ARM’s minimal instruction set and modular architecture allow even more optimized SoC implementations specialized for automotive use cases. Automakers gain flexibility to differentiate through customized ARM-powered solutions.
ARM’s history originates from deeply embedded systems like the Acorn Archimedes in 1987. Today, ARM Cortex-M microcontrollers power billions of embedded devices from medical devices to industrial robotics to toys to home appliances.

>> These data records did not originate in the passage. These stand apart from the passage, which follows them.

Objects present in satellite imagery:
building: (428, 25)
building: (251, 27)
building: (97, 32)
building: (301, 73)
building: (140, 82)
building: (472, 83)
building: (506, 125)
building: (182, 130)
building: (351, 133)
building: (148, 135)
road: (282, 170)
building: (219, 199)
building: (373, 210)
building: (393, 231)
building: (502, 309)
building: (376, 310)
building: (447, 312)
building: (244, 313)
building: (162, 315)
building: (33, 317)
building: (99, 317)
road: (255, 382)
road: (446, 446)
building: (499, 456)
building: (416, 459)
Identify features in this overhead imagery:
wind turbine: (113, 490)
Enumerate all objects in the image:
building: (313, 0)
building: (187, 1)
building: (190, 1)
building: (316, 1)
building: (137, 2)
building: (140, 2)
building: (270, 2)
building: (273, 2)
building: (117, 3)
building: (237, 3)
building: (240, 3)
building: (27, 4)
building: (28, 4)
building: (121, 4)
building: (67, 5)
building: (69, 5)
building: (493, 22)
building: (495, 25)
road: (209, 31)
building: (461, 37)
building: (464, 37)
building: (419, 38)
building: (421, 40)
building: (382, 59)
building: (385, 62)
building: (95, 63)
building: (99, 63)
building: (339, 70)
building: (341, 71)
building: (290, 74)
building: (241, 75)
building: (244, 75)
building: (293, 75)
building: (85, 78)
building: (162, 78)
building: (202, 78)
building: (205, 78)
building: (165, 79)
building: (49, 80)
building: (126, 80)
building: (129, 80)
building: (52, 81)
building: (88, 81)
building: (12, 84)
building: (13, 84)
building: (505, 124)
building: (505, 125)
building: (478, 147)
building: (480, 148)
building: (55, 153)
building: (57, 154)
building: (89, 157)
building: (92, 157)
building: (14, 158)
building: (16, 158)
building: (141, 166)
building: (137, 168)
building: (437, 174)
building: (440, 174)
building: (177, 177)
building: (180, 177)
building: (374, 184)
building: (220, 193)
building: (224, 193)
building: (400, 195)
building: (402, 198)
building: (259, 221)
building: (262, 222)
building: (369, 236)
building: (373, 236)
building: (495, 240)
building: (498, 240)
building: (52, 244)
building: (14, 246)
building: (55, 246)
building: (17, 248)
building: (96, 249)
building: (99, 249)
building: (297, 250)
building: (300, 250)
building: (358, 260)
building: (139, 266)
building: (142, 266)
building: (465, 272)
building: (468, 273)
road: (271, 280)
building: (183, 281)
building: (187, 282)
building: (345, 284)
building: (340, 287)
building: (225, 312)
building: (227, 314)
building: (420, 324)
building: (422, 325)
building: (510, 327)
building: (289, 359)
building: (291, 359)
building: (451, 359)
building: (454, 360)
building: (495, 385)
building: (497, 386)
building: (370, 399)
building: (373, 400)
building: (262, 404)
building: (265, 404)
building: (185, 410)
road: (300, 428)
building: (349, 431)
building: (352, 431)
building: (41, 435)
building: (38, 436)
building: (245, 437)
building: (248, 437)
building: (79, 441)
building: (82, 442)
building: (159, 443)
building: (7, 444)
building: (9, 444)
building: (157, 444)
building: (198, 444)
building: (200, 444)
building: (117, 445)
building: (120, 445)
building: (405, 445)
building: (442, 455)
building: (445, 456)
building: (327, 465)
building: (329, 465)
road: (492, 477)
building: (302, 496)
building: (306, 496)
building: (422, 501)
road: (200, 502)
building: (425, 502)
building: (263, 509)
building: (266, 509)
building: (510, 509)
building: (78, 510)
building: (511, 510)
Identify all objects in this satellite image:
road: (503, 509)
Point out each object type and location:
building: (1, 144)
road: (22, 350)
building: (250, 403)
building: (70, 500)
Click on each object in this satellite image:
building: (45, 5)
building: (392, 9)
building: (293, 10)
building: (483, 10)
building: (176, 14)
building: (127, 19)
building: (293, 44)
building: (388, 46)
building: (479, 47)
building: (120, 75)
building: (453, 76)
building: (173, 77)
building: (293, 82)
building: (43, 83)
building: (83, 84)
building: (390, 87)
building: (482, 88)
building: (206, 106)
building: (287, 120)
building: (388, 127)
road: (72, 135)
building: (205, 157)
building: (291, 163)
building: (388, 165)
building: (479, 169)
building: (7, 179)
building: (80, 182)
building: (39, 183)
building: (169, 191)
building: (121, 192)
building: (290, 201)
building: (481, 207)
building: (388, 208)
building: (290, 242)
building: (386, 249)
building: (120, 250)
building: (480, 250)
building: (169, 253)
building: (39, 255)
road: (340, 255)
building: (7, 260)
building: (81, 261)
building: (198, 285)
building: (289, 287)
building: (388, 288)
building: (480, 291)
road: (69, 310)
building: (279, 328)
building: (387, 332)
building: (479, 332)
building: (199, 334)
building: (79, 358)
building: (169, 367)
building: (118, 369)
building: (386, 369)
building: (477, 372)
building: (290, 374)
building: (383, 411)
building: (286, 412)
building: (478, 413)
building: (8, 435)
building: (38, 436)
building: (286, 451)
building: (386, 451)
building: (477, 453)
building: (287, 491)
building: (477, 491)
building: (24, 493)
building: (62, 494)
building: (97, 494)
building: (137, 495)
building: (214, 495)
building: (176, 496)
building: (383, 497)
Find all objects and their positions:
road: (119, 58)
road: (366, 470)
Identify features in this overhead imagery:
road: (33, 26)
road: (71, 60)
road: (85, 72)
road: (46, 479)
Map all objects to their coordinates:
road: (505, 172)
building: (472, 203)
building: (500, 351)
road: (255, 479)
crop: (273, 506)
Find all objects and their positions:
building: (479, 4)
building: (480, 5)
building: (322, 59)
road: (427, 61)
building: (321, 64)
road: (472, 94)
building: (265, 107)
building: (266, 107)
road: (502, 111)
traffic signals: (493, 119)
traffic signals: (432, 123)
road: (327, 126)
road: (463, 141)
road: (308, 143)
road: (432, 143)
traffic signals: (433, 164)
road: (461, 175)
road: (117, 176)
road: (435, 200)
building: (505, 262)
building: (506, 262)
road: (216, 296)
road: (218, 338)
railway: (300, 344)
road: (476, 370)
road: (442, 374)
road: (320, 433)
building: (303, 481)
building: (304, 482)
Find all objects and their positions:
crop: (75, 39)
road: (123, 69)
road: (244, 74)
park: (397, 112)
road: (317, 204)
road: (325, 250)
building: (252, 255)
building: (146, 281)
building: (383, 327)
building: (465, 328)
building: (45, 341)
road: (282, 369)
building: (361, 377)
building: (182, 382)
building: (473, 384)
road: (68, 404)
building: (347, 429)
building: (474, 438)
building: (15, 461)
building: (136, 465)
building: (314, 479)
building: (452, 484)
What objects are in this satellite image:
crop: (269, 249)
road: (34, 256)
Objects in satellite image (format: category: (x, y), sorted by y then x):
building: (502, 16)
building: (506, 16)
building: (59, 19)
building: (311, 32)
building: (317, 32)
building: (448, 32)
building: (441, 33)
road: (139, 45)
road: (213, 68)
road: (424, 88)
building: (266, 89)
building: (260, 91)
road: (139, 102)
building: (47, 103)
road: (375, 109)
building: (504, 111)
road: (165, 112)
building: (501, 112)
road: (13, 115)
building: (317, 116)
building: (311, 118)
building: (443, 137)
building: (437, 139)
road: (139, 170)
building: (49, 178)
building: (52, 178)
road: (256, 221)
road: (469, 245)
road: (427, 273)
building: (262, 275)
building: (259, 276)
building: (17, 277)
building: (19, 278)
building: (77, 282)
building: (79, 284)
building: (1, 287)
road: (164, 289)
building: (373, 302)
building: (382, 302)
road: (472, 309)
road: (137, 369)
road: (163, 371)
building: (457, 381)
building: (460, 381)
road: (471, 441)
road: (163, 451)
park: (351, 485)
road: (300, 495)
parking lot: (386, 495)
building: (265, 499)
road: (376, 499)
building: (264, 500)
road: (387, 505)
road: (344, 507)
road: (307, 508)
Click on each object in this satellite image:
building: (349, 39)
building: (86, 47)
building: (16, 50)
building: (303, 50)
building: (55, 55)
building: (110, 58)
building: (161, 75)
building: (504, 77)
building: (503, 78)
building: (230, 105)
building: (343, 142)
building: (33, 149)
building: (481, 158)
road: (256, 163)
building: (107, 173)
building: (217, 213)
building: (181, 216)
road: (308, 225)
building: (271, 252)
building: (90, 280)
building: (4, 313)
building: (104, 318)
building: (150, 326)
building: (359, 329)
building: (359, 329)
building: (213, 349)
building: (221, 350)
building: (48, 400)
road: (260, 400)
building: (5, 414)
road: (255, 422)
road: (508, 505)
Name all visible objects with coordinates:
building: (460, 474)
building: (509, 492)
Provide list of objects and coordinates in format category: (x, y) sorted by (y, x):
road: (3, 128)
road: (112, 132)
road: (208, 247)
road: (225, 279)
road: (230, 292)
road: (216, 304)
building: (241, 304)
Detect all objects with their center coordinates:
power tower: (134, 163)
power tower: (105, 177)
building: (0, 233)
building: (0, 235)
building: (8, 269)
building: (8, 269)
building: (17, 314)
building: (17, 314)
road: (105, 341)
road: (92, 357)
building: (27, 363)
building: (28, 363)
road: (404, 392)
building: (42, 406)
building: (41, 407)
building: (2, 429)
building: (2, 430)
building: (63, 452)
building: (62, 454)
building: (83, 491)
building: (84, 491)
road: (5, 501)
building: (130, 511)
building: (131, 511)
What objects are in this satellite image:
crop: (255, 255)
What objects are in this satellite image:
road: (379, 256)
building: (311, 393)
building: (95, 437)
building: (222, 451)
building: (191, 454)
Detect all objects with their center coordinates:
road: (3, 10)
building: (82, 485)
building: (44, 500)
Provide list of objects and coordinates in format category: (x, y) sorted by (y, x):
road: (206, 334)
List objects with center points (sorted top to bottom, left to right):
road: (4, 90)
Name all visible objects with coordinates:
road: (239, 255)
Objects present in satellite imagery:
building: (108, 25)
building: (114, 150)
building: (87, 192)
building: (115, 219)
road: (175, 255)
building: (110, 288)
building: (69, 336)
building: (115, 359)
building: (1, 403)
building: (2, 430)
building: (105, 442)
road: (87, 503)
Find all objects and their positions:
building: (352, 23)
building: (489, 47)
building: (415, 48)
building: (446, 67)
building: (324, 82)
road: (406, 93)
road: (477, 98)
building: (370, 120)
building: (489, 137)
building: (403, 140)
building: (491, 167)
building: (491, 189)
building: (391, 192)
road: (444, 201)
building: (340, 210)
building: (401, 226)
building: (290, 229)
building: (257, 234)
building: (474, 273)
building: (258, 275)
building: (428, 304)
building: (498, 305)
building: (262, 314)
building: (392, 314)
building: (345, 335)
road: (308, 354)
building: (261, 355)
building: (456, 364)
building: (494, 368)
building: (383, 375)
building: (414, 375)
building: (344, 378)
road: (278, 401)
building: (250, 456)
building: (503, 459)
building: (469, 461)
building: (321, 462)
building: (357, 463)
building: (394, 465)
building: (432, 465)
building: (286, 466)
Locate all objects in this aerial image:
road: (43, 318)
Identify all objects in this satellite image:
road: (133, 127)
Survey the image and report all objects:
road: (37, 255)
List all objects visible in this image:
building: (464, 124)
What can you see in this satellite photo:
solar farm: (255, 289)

Common embedded requirements like real-time response, low-latency, low power operation at scale, and wireless connectivity are strengths of ARM MCUs. The simple RISC architecture eases programming even on deeply embedded devices with KB level memory and storage.
The ecosystem support including major compiler/IDE vendors makes ARM a safe choice for products with 10-20 year lifespan requirements. Newer trends like AI/ML edge computing are also driving increased ARM adoption in embedded scenarios.
While not as prevalent as in mobile and embedded devices, ARM processors are growing in the server market – especially in microservers, web servers, and supercomputing clusters for research/science organizations leveraging ARM’s power efficiency strengths.
Marvell ThunderX2 powers servers from companies like AWS and OVHCloud. Ampere’s Altra processors target cloud and edge computing. Fujitsu’s A64FX with ARM SVE is being used for exascale computing research. Microsoft has ARM-based Azure servers as part of Project Olympus.
Although total ARM server share remains well below x86, ARM’s advantages around optimized instructions, threading, on-chip networking, memory bandwidth, and cryptography acceleration lend well to modern scale-out workloads.
ARM processors power an incredibly wide scope of devices from tiny embedded sensors to smartphones to powerful supercomputer clusters. ARM’s combination of small instruction set, power efficiency, customization, and ecosystem support drives its ubiquity across electronics.
With mobile, automotive, IoT, and server applications, ARM will continue flourishing for the foreseeable future. Anywhere size, battery life, responsiveness, and wireless connectivity matter, expect ARM inside.